In the 1950s the Crewkerne Urban District Council determined to stop the town’s relative decline, and to this end created the Blacknell Lane Trading estate off South Street on low-lying land unsuitable for housing. This was an immediate success in attracting new and more diversified industries to the town, and some 1000 people now work there in a range of different enterprises. These, and some later groupings of industrial activity round the old mills off North Street, led to a considerable revival in fortunes and gave the town a broad industrial base which helped it weather the lean years of the early 1980s and the 1990’s recession without serious employment problems. This industrial expansion led to a substantial growth in Crewkerne’s population, which increased by over 1000 between 1951 and 1981 and reached an estimated 6542 by 1993. As a result many new houses were built, including expansion of the Severalls council estate and extensive private development in the Kithill area beyond it. Increasing population also led to development in the 1970s and 1980s of the shopping precincts, in use by 1988.

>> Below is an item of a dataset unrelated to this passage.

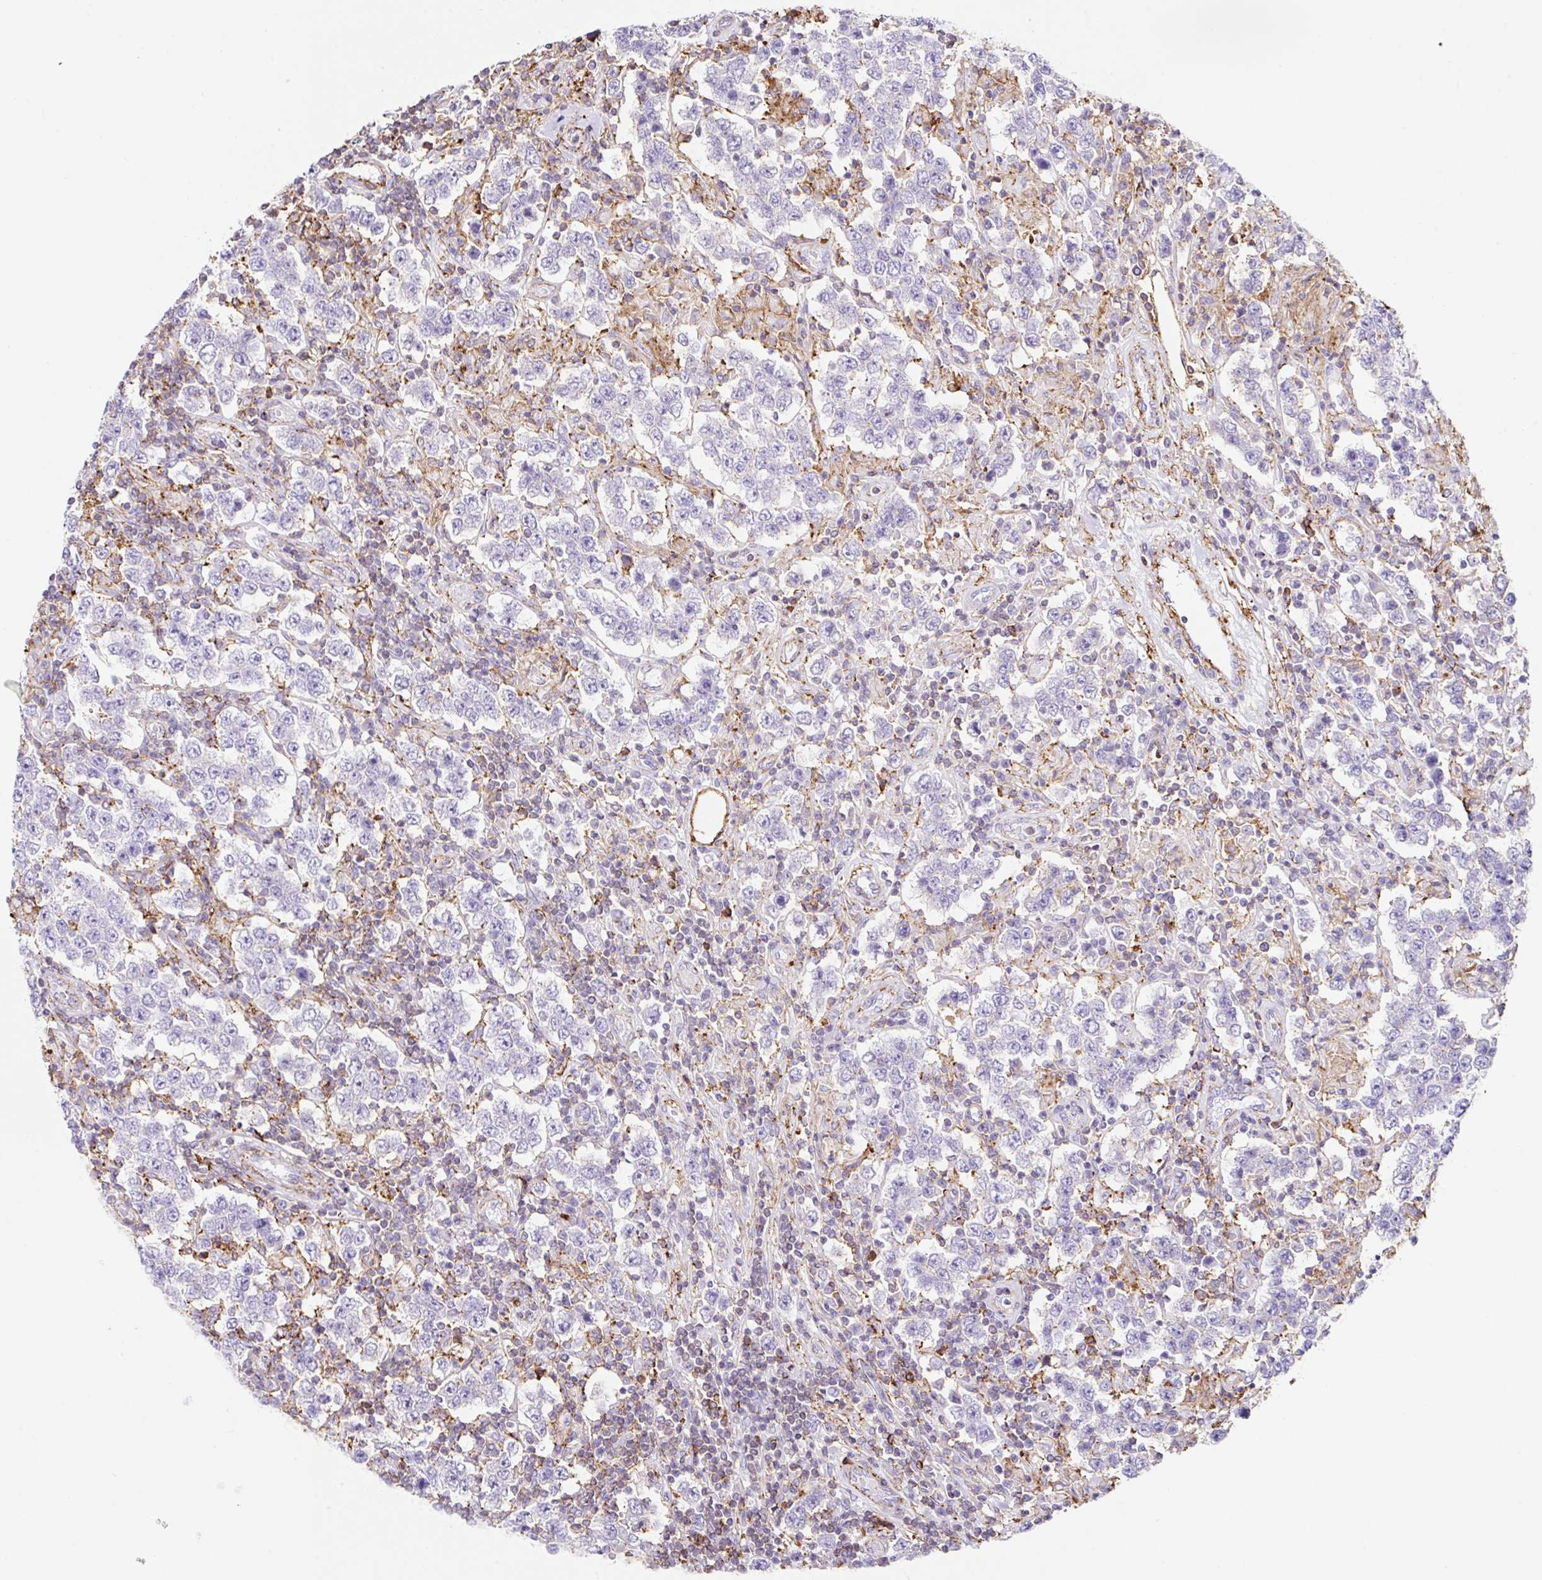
{"staining": {"intensity": "negative", "quantity": "none", "location": "none"}, "tissue": "testis cancer", "cell_type": "Tumor cells", "image_type": "cancer", "snomed": [{"axis": "morphology", "description": "Normal tissue, NOS"}, {"axis": "morphology", "description": "Urothelial carcinoma, High grade"}, {"axis": "morphology", "description": "Seminoma, NOS"}, {"axis": "morphology", "description": "Carcinoma, Embryonal, NOS"}, {"axis": "topography", "description": "Urinary bladder"}, {"axis": "topography", "description": "Testis"}], "caption": "This is an IHC micrograph of testis cancer (high-grade urothelial carcinoma). There is no positivity in tumor cells.", "gene": "MTTP", "patient": {"sex": "male", "age": 41}}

The recession of the early 1990s caused something of a slow-down of activity, though house building continued steadily on the estates to the north of the town. A surge of activity then followed in the later 1990’s dominated by some remarkable community projects, most notably the Aqua Centre (swimming pool) opening in 1998 and the revamping and re-opening of Crewkerne Hospital, rescued from closure and its future secured by dedicated local action fund raising. The new Heritage Centre and Museum in Market Square and Community Sports and Leisure Centre at Wadham School were added to these achievements in 2000 and 2004 respectively, and since then a Fitness Centre has been built onto the Aqua Centre.

Meanwhile, as the main industrial estate continues to flourish, there has been a renewed decline in Crewkerne’s traditional industries, the last traces of which have been moved out with the departure of Bonsoir in 2004. The remaining industrial areas in North Street are being largely replaced by housing – as has the former cinema building in West Street.